* WHAT YOU ARE ASKED TO DO
Show every line in the entries below where the word "optical" appears.

* Dataset entries
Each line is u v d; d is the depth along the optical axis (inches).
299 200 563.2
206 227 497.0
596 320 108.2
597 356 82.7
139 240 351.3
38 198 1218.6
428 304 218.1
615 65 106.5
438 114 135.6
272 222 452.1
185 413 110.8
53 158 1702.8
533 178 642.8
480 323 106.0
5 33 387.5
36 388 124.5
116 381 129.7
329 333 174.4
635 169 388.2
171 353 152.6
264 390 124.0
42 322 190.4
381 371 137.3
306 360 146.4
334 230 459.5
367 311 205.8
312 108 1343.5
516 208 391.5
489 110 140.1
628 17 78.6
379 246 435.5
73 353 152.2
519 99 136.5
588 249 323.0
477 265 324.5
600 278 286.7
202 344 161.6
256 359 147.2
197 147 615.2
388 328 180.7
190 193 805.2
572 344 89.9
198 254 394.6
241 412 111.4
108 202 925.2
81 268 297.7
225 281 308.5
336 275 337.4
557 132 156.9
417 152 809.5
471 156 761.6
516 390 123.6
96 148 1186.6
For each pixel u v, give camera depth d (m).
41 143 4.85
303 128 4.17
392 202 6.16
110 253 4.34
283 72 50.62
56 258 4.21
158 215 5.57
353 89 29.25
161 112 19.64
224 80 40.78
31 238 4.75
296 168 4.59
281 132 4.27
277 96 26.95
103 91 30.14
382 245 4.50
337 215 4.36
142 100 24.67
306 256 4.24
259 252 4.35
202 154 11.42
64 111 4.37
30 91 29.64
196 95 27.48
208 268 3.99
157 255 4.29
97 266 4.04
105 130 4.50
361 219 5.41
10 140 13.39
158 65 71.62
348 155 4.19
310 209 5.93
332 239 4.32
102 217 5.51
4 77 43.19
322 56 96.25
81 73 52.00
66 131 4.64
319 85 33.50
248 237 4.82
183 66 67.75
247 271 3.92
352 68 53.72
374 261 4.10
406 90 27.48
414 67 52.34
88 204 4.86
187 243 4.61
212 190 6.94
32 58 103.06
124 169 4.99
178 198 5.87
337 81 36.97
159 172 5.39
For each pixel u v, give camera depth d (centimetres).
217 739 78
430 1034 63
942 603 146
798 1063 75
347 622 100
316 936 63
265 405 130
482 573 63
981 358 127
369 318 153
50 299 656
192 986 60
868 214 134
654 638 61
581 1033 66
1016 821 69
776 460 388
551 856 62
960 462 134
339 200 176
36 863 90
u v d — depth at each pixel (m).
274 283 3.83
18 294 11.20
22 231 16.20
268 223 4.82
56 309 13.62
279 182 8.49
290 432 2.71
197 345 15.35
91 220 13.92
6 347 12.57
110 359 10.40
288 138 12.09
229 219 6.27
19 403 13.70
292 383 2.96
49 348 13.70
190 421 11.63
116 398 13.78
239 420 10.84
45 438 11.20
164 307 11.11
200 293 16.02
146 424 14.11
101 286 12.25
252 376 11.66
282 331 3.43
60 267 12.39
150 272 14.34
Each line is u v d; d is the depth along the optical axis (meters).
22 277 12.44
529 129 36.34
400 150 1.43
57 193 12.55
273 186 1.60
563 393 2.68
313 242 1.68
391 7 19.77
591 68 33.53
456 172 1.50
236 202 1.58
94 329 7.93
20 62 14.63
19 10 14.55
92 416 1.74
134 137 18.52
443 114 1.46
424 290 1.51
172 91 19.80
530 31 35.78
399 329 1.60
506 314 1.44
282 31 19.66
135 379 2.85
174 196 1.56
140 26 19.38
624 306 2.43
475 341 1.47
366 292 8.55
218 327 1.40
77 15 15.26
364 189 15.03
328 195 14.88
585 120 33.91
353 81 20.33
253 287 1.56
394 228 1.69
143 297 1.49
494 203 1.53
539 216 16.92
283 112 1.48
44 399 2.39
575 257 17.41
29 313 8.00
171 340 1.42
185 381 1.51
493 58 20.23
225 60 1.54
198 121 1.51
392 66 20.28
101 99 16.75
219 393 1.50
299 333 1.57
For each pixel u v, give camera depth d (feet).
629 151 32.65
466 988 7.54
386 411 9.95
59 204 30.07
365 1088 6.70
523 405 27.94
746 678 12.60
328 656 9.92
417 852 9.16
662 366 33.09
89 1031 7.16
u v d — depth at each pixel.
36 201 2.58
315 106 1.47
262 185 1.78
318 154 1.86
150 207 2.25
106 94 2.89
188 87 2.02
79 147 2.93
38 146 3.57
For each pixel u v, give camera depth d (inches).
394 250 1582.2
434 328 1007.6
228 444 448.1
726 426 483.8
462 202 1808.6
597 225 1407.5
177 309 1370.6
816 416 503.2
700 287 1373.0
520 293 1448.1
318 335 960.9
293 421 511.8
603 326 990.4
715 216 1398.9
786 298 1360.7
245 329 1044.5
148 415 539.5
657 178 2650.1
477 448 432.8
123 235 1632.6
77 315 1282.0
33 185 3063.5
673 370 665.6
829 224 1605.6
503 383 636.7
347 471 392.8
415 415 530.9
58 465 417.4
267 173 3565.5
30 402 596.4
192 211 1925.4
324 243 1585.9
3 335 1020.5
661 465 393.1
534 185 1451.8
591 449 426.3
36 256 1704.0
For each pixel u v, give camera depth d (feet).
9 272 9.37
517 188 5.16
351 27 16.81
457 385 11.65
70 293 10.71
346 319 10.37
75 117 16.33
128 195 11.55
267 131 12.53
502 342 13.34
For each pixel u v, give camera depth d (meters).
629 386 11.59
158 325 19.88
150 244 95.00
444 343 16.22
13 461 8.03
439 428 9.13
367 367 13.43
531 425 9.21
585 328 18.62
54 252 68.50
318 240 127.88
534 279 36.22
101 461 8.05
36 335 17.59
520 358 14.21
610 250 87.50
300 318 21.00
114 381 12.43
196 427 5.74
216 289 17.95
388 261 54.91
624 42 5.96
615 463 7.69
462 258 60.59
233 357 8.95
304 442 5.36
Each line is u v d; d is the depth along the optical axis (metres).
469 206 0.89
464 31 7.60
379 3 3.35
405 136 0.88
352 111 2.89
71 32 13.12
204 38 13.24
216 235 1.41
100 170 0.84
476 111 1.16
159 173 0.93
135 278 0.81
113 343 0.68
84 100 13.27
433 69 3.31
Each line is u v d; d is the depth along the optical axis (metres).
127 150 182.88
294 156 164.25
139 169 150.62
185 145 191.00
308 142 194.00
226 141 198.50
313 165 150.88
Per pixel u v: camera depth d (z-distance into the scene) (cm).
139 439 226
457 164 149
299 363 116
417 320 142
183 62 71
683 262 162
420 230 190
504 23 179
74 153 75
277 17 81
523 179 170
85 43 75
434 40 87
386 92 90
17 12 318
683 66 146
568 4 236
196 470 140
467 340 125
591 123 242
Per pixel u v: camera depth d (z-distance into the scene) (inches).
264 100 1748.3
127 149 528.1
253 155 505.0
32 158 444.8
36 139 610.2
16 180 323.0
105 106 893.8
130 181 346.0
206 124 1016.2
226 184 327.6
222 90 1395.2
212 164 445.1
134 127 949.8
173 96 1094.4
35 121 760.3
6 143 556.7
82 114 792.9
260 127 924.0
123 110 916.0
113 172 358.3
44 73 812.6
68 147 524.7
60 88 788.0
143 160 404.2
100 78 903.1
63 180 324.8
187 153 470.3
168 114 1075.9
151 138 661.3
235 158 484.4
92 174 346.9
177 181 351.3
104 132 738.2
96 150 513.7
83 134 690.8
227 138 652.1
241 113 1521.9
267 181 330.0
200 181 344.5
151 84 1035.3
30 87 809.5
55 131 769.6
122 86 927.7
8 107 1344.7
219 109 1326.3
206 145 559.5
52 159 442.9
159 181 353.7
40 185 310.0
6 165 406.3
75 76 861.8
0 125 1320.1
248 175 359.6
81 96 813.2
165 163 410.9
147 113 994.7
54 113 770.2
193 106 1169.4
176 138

* WRITTEN ANSWER
Each line is u v d; d is the depth along the optical axis (inches).
Each line is u v d; d is the depth along the optical axis (meters).
Each line is u v d; d is the depth along the optical axis (metres).
Each line is u v d; d is the depth along the optical axis (metres).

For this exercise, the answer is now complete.